Natural Resources Committee chair Rep. Theodore Koffman (D-Bar Harbor), who introduced SAM's legislation, offers this: "Mr. Boland probably won't come in with a better bill; that's troubling. The folks I've been working with — former department staff, anglers and guides — feel that the department has fallen way short and is hobbled by pressures. I can't confront it head on; so this is the way I'm trying to do it."

There's a small minority of ice anglers and bait dealers vindictive and/or selfish enough to intentionally disperse baitfish as well as alien game fish that they happen to favor, particularly pike. Draw maps of Maine's major baitfish dealerships, its major ice angling activity, its major rudd infestation, its major emerald shiner infestation, its major pike infestation, and you pretty much have a single map.

On February 6, 2007, a hearing was held on the DDAS bill in Monmouth. One of the participants, TU and DDAS member Jeff Levesque (who until recently served on both the state's brook trout working group and SAM's Fishing Initiative Committee) told me this: "As we were all leaving, one of the leaders of this whole [anti-bait-reg] crew came up to me and said: 'If you fly-fishermen keep pushing to ban these invasives, they're just going to get spread around.' That's the mentality of these guys.

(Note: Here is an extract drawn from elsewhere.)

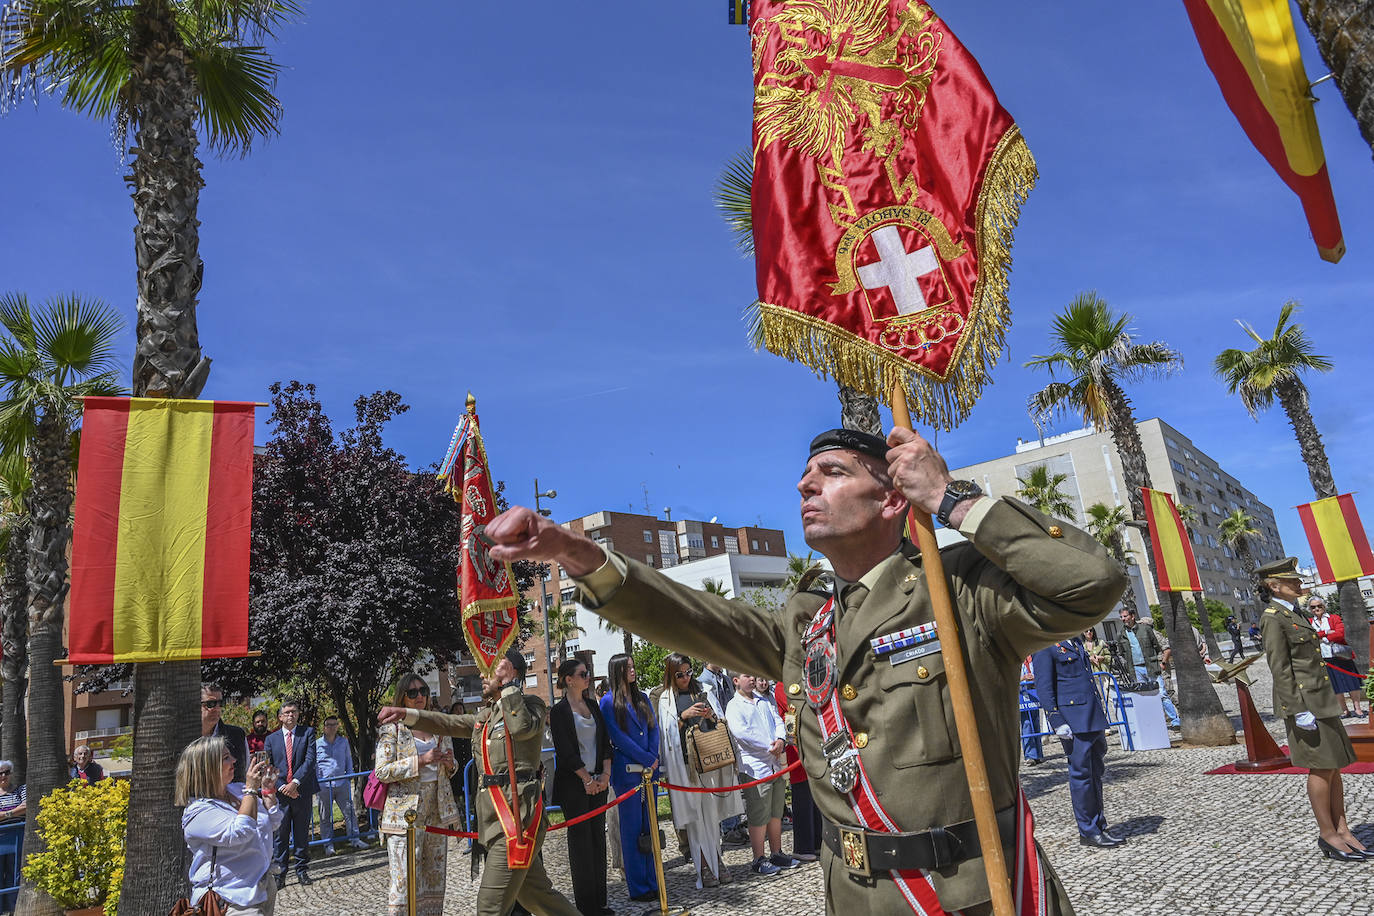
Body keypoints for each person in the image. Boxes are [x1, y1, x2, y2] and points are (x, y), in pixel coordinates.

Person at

It doesn't surprise me that they're applauding the pike introductions."

Meanwhile, in Maine and across the nation, bait anglers and bait dealers continue to purposefully and accidentally festoon aquatic habitat with alien baitfish and whatever other aliens are mixed in with them. And education, enforcement and legislative reform move at the pace of continental drift.

Native fish, especially wild salmonids, don't have that kind of time.